What you return should be the entries, unchanged, without their pictures.

* Available data *
--------------------------------
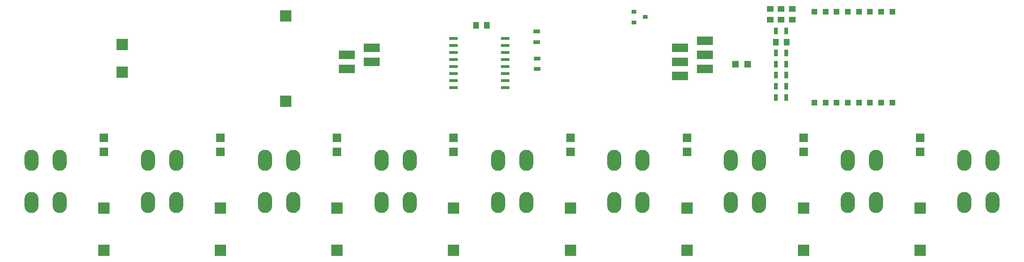
<source format=gbr>
G04 #@! TF.FileFunction,Soldermask,Top*
%FSLAX46Y46*%
G04 Gerber Fmt 4.6, Leading zero omitted, Abs format (unit mm)*
G04 Created by KiCad (PCBNEW 4.0.7-e2-6376~58~ubuntu16.04.1) date Thu Jul 12 19:01:00 2018*
%MOMM*%
%LPD*%
G01*
G04 APERTURE LIST*
%ADD10C,0.100000*%
%ADD11O,2.540000X3.810000*%
%ADD12R,1.500000X0.600000*%
%ADD13R,2.000000X2.000000*%
%ADD14R,1.000000X1.000000*%
%ADD15R,1.500000X1.500000*%
%ADD16R,3.000000X1.500000*%
%ADD17R,1.250000X1.000000*%
%ADD18R,1.000000X1.250000*%
%ADD19R,1.200000X1.200000*%
%ADD20R,0.900000X0.800000*%
%ADD21R,0.700000X1.300000*%
%ADD22R,1.300000X0.700000*%
G04 APERTURE END LIST*
D10*
D11*
X52920000Y-118380000D03*
X52920000Y-126000000D03*
X58000000Y-118380000D03*
X58000000Y-126000000D03*
X73920000Y-118380000D03*
X73920000Y-126000000D03*
X79000000Y-118380000D03*
X79000000Y-126000000D03*
X95000000Y-118380000D03*
X95000000Y-126000000D03*
X100080000Y-118380000D03*
X100080000Y-126000000D03*
X116000000Y-118380000D03*
X116000000Y-126000000D03*
X121080000Y-118380000D03*
X121080000Y-126000000D03*
X137000000Y-118380000D03*
X137000000Y-126000000D03*
X142080000Y-118380000D03*
X142080000Y-126000000D03*
X157920000Y-118380000D03*
X157920000Y-126000000D03*
X163000000Y-118380000D03*
X163000000Y-126000000D03*
X178920000Y-118380000D03*
X178920000Y-126000000D03*
X184000000Y-118380000D03*
X184000000Y-126000000D03*
X200000000Y-118380000D03*
X200000000Y-126000000D03*
X205080000Y-118380000D03*
X205080000Y-126000000D03*
X221000000Y-118380000D03*
X221000000Y-126000000D03*
X226080000Y-118380000D03*
X226080000Y-126000000D03*
D12*
X129000000Y-96380000D03*
X129000000Y-97650000D03*
X129000000Y-98920000D03*
X129000000Y-100190000D03*
X129000000Y-101460000D03*
X129000000Y-102730000D03*
X129000000Y-104000000D03*
X129000000Y-105270000D03*
X138300000Y-105270000D03*
X138300000Y-104000000D03*
X138300000Y-102730000D03*
X138300000Y-101460000D03*
X138300000Y-100190000D03*
X138300000Y-98920000D03*
X138300000Y-97650000D03*
X138300000Y-96380000D03*
D13*
X69300000Y-97500000D03*
X69300000Y-102500000D03*
X98700000Y-92300000D03*
X98700000Y-107700000D03*
D14*
X208000000Y-91500000D03*
X206000000Y-91500000D03*
X204000000Y-91500000D03*
X202000000Y-91500000D03*
X200000000Y-91500000D03*
X198000000Y-91500000D03*
X196000000Y-91500000D03*
X194000000Y-91500000D03*
X194000000Y-108000000D03*
X196000000Y-108000000D03*
X198000000Y-108000000D03*
X200000000Y-108000000D03*
X202000000Y-108000000D03*
X204000000Y-108000000D03*
X206000000Y-108000000D03*
X208000000Y-108000000D03*
D15*
X66000000Y-114300000D03*
X66000000Y-116840000D03*
D13*
X66000000Y-127000000D03*
X66000000Y-134620000D03*
D15*
X87000000Y-114300000D03*
X87000000Y-116840000D03*
D13*
X87000000Y-127000000D03*
X87000000Y-134620000D03*
D15*
X108000000Y-114300000D03*
X108000000Y-116840000D03*
D13*
X108000000Y-127000000D03*
X108000000Y-134620000D03*
D15*
X129000000Y-114300000D03*
X129000000Y-116840000D03*
D13*
X129000000Y-127000000D03*
X129000000Y-134620000D03*
D15*
X150000000Y-114300000D03*
X150000000Y-116840000D03*
D13*
X150000000Y-127000000D03*
X150000000Y-134620000D03*
D15*
X171000000Y-114300000D03*
X171000000Y-116840000D03*
D13*
X171000000Y-127000000D03*
X171000000Y-134620000D03*
D15*
X192000000Y-114300000D03*
X192000000Y-116840000D03*
D13*
X192000000Y-127000000D03*
X192000000Y-134620000D03*
D15*
X213000000Y-114300000D03*
X213000000Y-116840000D03*
D13*
X213000000Y-127000000D03*
X213000000Y-134620000D03*
D16*
X174250000Y-96825000D03*
X169750000Y-98095000D03*
X174250000Y-99365000D03*
X169750000Y-100635000D03*
X174250000Y-101905000D03*
X169750000Y-103175000D03*
X114250000Y-98095000D03*
X109750000Y-99365000D03*
X114250000Y-100635000D03*
X109750000Y-101905000D03*
D17*
X186000000Y-93000000D03*
X186000000Y-91000000D03*
X188000000Y-93000000D03*
X188000000Y-91000000D03*
X190000000Y-93000000D03*
X190000000Y-91000000D03*
D18*
X187000000Y-97000000D03*
X189000000Y-97000000D03*
D19*
X182000000Y-101000000D03*
X179800000Y-101000000D03*
D20*
X161500000Y-91550000D03*
X161500000Y-93450000D03*
X163500000Y-92500000D03*
D21*
X187000000Y-101000000D03*
X188900000Y-101000000D03*
D22*
X143950000Y-95100000D03*
X143950000Y-97000000D03*
X144000000Y-100000000D03*
X144000000Y-101900000D03*
D21*
X188900000Y-103000000D03*
X187000000Y-103000000D03*
X188900000Y-105000000D03*
X187000000Y-105000000D03*
X188900000Y-95000000D03*
X187000000Y-95000000D03*
X188900000Y-99000000D03*
X187000000Y-99000000D03*
X188900000Y-107000000D03*
X187000000Y-107000000D03*
D18*
X135000000Y-94000000D03*
X133000000Y-94000000D03*
M02*

</source>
--------------------------------
* Solved exercise *
<source format=gbr>
G04 #@! TF.FileFunction,Soldermask,Top*
%FSLAX46Y46*%
G04 Gerber Fmt 4.6, Leading zero omitted, Abs format (unit mm)*
G04 Created by KiCad (PCBNEW 4.0.7-e2-6376~58~ubuntu16.04.1) date Thu Jul 12 19:01:00 2018*
%MOMM*%
%LPD*%
G01*
G04 APERTURE LIST*
%ADD10C,0.100000*%
%ADD11O,2.540000X3.810000*%
%ADD12R,1.500000X0.600000*%
%ADD13R,2.000000X2.000000*%
%ADD14R,1.000000X1.000000*%
%ADD15R,1.500000X1.500000*%
%ADD16R,3.000000X1.500000*%
%ADD17R,1.250000X1.000000*%
%ADD18R,1.000000X1.250000*%
%ADD19R,1.200000X1.200000*%
%ADD20R,0.900000X0.800000*%
%ADD21R,0.700000X1.300000*%
%ADD22R,1.300000X0.700000*%
G04 APERTURE END LIST*
D10*
D11*
X52920000Y-118380000D03*
X52920000Y-126000000D03*
X58000000Y-118380000D03*
X58000000Y-126000000D03*
X73920000Y-118380000D03*
X73920000Y-126000000D03*
X79000000Y-118380000D03*
X79000000Y-126000000D03*
X95000000Y-118380000D03*
X95000000Y-126000000D03*
X100080000Y-118380000D03*
X100080000Y-126000000D03*
X116000000Y-118380000D03*
X116000000Y-126000000D03*
X121080000Y-118380000D03*
X121080000Y-126000000D03*
X137000000Y-118380000D03*
X137000000Y-126000000D03*
X142080000Y-118380000D03*
X142080000Y-126000000D03*
X157920000Y-118380000D03*
X157920000Y-126000000D03*
X163000000Y-118380000D03*
X163000000Y-126000000D03*
X178920000Y-118380000D03*
X178920000Y-126000000D03*
X184000000Y-118380000D03*
X184000000Y-126000000D03*
X200000000Y-118380000D03*
X200000000Y-126000000D03*
X205080000Y-118380000D03*
X205080000Y-126000000D03*
X221000000Y-118380000D03*
X221000000Y-126000000D03*
X226080000Y-118380000D03*
X226080000Y-126000000D03*
D12*
X129000000Y-96380000D03*
X129000000Y-97650000D03*
X129000000Y-98920000D03*
X129000000Y-100190000D03*
X129000000Y-101460000D03*
X129000000Y-102730000D03*
X129000000Y-104000000D03*
X129000000Y-105270000D03*
X138300000Y-105270000D03*
X138300000Y-104000000D03*
X138300000Y-102730000D03*
X138300000Y-101460000D03*
X138300000Y-100190000D03*
X138300000Y-98920000D03*
X138300000Y-97650000D03*
X138300000Y-96380000D03*
D13*
X69300000Y-97500000D03*
X69300000Y-102500000D03*
X98700000Y-92300000D03*
X98700000Y-107700000D03*
D14*
X208000000Y-91500000D03*
X206000000Y-91500000D03*
X204000000Y-91500000D03*
X202000000Y-91500000D03*
X200000000Y-91500000D03*
X198000000Y-91500000D03*
X196000000Y-91500000D03*
X194000000Y-91500000D03*
X194000000Y-108000000D03*
X196000000Y-108000000D03*
X198000000Y-108000000D03*
X200000000Y-108000000D03*
X202000000Y-108000000D03*
X204000000Y-108000000D03*
X206000000Y-108000000D03*
X208000000Y-108000000D03*
D15*
X66000000Y-114300000D03*
X66000000Y-116840000D03*
D13*
X66000000Y-127000000D03*
X66000000Y-134620000D03*
D15*
X87000000Y-114300000D03*
X87000000Y-116840000D03*
D13*
X87000000Y-127000000D03*
X87000000Y-134620000D03*
D15*
X108000000Y-114300000D03*
X108000000Y-116840000D03*
D13*
X108000000Y-127000000D03*
X108000000Y-134620000D03*
D15*
X129000000Y-114300000D03*
X129000000Y-116840000D03*
D13*
X129000000Y-127000000D03*
X129000000Y-134620000D03*
D15*
X150000000Y-114300000D03*
X150000000Y-116840000D03*
D13*
X150000000Y-127000000D03*
X150000000Y-134620000D03*
D15*
X171000000Y-114300000D03*
X171000000Y-116840000D03*
D13*
X171000000Y-127000000D03*
X171000000Y-134620000D03*
D15*
X192000000Y-114300000D03*
X192000000Y-116840000D03*
D13*
X192000000Y-127000000D03*
X192000000Y-134620000D03*
D15*
X213000000Y-114300000D03*
X213000000Y-116840000D03*
D13*
X213000000Y-127000000D03*
X213000000Y-134620000D03*
D16*
X174250000Y-96825000D03*
X169750000Y-98095000D03*
X174250000Y-99365000D03*
X169750000Y-100635000D03*
X174250000Y-101905000D03*
X169750000Y-103175000D03*
X114250000Y-98095000D03*
X109750000Y-99365000D03*
X114250000Y-100635000D03*
X109750000Y-101905000D03*
D17*
X186000000Y-93000000D03*
X186000000Y-91000000D03*
X188000000Y-93000000D03*
X188000000Y-91000000D03*
X190000000Y-93000000D03*
X190000000Y-91000000D03*
D18*
X187000000Y-97000000D03*
X189000000Y-97000000D03*
D19*
X182000000Y-101000000D03*
X179800000Y-101000000D03*
D20*
X161500000Y-91550000D03*
X161500000Y-93450000D03*
X163500000Y-92500000D03*
D21*
X187000000Y-101000000D03*
X188900000Y-101000000D03*
D22*
X143950000Y-95100000D03*
X143950000Y-97000000D03*
X144000000Y-100000000D03*
X144000000Y-101900000D03*
D21*
X188900000Y-103000000D03*
X187000000Y-103000000D03*
X188900000Y-105000000D03*
X187000000Y-105000000D03*
X188900000Y-95000000D03*
X187000000Y-95000000D03*
X188900000Y-99000000D03*
X187000000Y-99000000D03*
X188900000Y-107000000D03*
X187000000Y-107000000D03*
D18*
X135000000Y-94000000D03*
X133000000Y-94000000D03*
M02*

</source>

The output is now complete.